Overview
This is a Phase 2, multicenter, open-label, dose-escalation and dose-expansion study to evaluate the safety, tolerability, and efficacy of infigratinib, a fibroblast growth factor receptor (FGFR) 1-3-selective tyrosine kinase inhibitor, in children 3 to 11 years of age with Achondroplasia (ACH) who previously participated in the PROPEL study (Protocol QBGJ398-001) for at least 6 months. The study includes dose escalation with extended treatment, and dose expansion. The study also includes a PK Substudy to fully characterize the pharmacokinetics of infigratinib in children with ACH.
Eligibility
Inclusion Criteria:
- Signed informed consent by participant or parent(s) or legally authorized representative (LAR) and signed informed assent by the participant (when applicable).
- Diagnosis of ACH, documented clinically and confirmed by genetic testing.
- At least a 6-month period of growth assessment in the PROPEL study (Protocol QBGJ398-001) before study entry.
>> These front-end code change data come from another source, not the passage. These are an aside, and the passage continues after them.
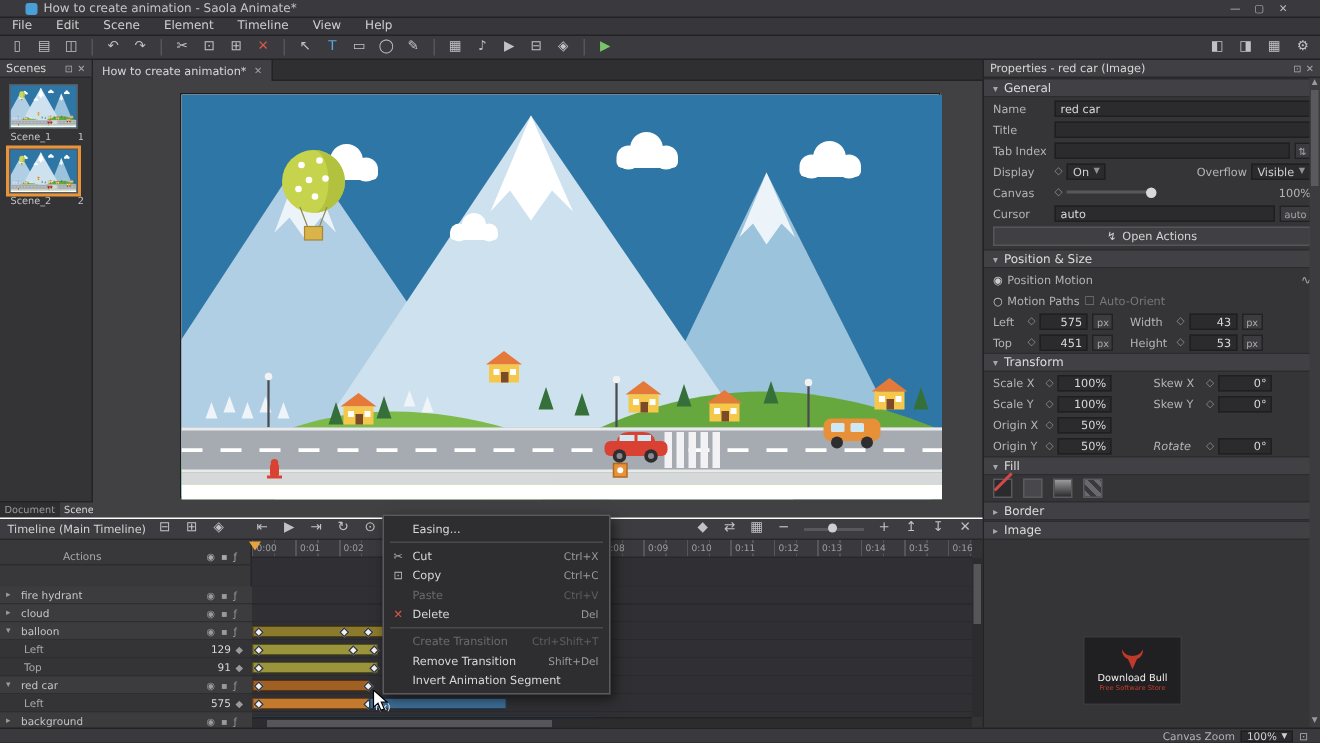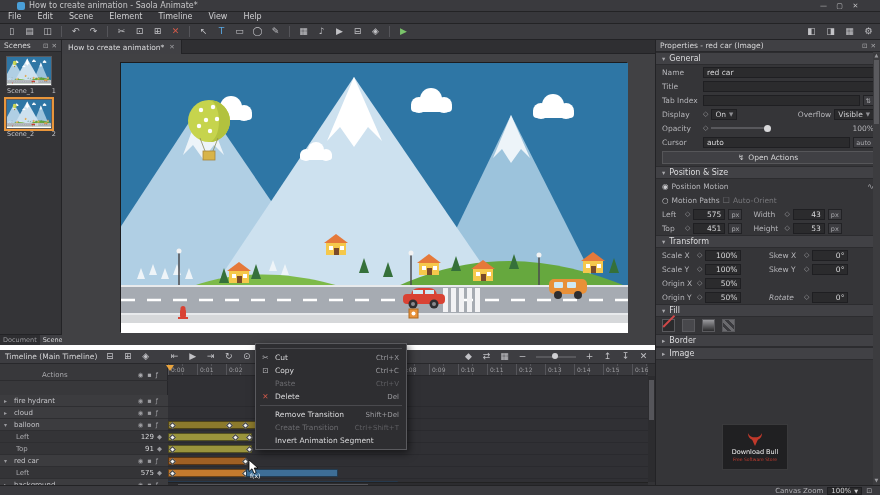--- a/index.html
+++ b/index.html
@@ -75,21 +75,21 @@
 .sw-none{background:#2b2b2d}
 .sw-none::after{content:"";position:absolute;left:0;top:5.5px;width:16px;height:1.5px;background:#d04848;transform:rotate(-45deg);transform-origin:left center}
 .sw-solid{background:#48484c}
 .sw-grad{background:linear-gradient(180deg,#9a9a9e,#2c2c2e)}
 .sw-img{background:repeating-linear-gradient(45deg,#6a6a6e 0 3px,#3a3a3e 3px 6px)}
 #prop-scroll{position:absolute;right:0;top:12px;width:7px;height:433px;background:#3c3c3f}
 #prop-scroll .thumb-v{position:absolute;left:1px;top:8px;width:5px;height:64px;background:#5a5a5e}
 #prop-scroll .sb-a{position:absolute;left:0;width:7px;height:8px;font-size:5px;text-align:center;color:#9a9a9e}
 
 
-#timeline{position:absolute;left:0;top:345px;width:655px;height:140px;background:#333336;border-top:5px solid #ffffff}
+#timeline{position:absolute;left:0;top:345px;width:655px;height:140px;background:#333336;border-top:1px solid #ffffff}
 #tl-header{height:14px;background:#3d3d41;display:flex;align-items:center;gap:6px;padding:0 5px;
   font-size:7.5px;color:#d4d4d6;border-bottom:1px solid #28282b}
 .tl-icons{display:flex;gap:5px;color:#b2b2b6;font-size:8px;align-items:center}
 #tlh-right{margin-left:auto}
 .tl-slider{width:40px;height:2px;background:#58585c;position:relative;margin:0 2px}
 .tl-slider .dot{position:absolute;left:16px;top:-2.5px;width:6px;height:6px;border-radius:50%;background:#cfcfd2}
 #tl-left{position:absolute;left:0;top:14px;width:168px;height:126px;background:#38383b;border-right:1px solid #26262a}
 #actions-h{position:absolute;left:0;top:19px;width:168px;height:12px;display:flex;align-items:center;
   font-size:7px;color:#a8a8ac;padding-left:42px;gap:2px;border-bottom:1px solid #2c2c2f}
 .hdr-ics{margin-left:auto;display:flex;gap:4px;padding-right:10px;font-size:6.5px}
@@ -432,21 +432,21 @@
       <span>On</span>
       <span class="arr">▼</span>
     </span>
     <span style="margin-left:auto">Overflow</span>
     <span class="dd">
       <span>Visible</span>
       <span class="arr">▼</span>
     </span>
   </div>
   <div class="prow">
-    <span class="plabel">Opacity</span>
+    <span class="plabel">Canvas</span>
     <span class="kf">◇</span>
     <span class="slider">
           <span class="dot"></span>
         </span>
     <span style="margin-left:auto">100%</span>
   </div>
   <div class="prow">
     <span class="plabel">Cursor</span>
     <input class="pinput" value="auto" style="">
     <span class="chip">auto</span>
@@ -731,20 +731,25 @@
 <div id="statusbar">
   <span>Canvas Zoom</span>
   <span id="zoom-box">
     <span>100%</span>
     <span style="font-size:5px">▼</span>
   </span>
   <span>⊡</span>
 </div>
 
 <div id="ctx">
+      <div class="ctx-item">
+        <span class="ctx-icon"></span>
+        <span class="ctx-label">Easing...</span>
+        <span class="ctx-sc"></span>
+      </div>
       <div class="ctx-div"></div>
       <div class="ctx-item">
         <span class="ctx-icon">✂</span>
         <span class="ctx-label">Cut</span>
         <span class="ctx-sc">Ctrl+X</span>
       </div>
       <div class="ctx-item">
         <span class="ctx-icon">⊡</span>
         <span class="ctx-label">Copy</span>
         <span class="ctx-sc">Ctrl+C</span>
@@ -753,29 +758,29 @@
         <span class="ctx-icon"></span>
         <span class="ctx-label">Paste</span>
         <span class="ctx-sc">Ctrl+V</span>
       </div>
       <div class="ctx-item">
         <span class="ctx-icon" style="color: rgb(212, 90, 74);">✕</span>
         <span class="ctx-label">Delete</span>
         <span class="ctx-sc">Del</span>
       </div>
       <div class="ctx-div"></div>
+      <div class="ctx-item disabled">
+        <span class="ctx-icon"></span>
+        <span class="ctx-label">Create Transition</span>
+        <span class="ctx-sc">Ctrl+Shift+T</span>
+      </div>
       <div class="ctx-item">
         <span class="ctx-icon"></span>
         <span class="ctx-label">Remove Transition</span>
         <span class="ctx-sc">Shift+Del</span>
-      </div>
-      <div class="ctx-item disabled">
-        <span class="ctx-icon"></span>
-        <span class="ctx-label">Create Transition</span>
-        <span class="ctx-sc">Ctrl+Shift+T</span>
       </div>
       <div class="ctx-item">
         <span class="ctx-icon"></span>
         <span class="ctx-label">Invert Animation Segment</span>
         <span class="ctx-sc"></span>
       </div>
     </div>
 
 <div id="watermark">
   <svg width="20" height="15" viewBox="0 0 22 17">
- Ambulatory and able to stand without assistance
- Able to swallow oral medication.
Exclusion Criteria:
- Hypochondroplasia or short stature condition other than ACH.
- In females, having had their menarche.
- Height < -2 or > +2 standard deviations for age and sex based on reference tables on growth in children with ACH.
- Significant concurrent disease or condition that, in the view of the Investigator and/or Sponsor, would confound assessment of efficacy or safety of infigratinib.
- Current evidence of corneal or retinal disorder/keratopathy.
- History of malignancy.
- Currently receiving treatment with agents that are known strong inducers or inhibitors of CYP3A4 and medications which increase serum phosphorus and/or calcium concentration.
- Treatment with growth hormone, insulin-like growth factor 1 (IGF-1), or anabolic steroids in the previous 6 months or long-term treatment (>3 months) at any time.
- Treatment with a C-type natriuretic peptide (CNP) analog, fibroblast growth factor (FGF) ligand trap, or treatment targeting FGFR inhibition at any time.
- Regular long-term treatment (>3 weeks) with oral corticosteroids (low-dose ongoing inhaled steroid for asthma is acceptable).
- Treatment with any other investigational product or investigational medical device for the treatment of ACH or short stature.
- Previous limb-lengthening surgery or guided growth surgery.
- Fracture within 12 months of screening.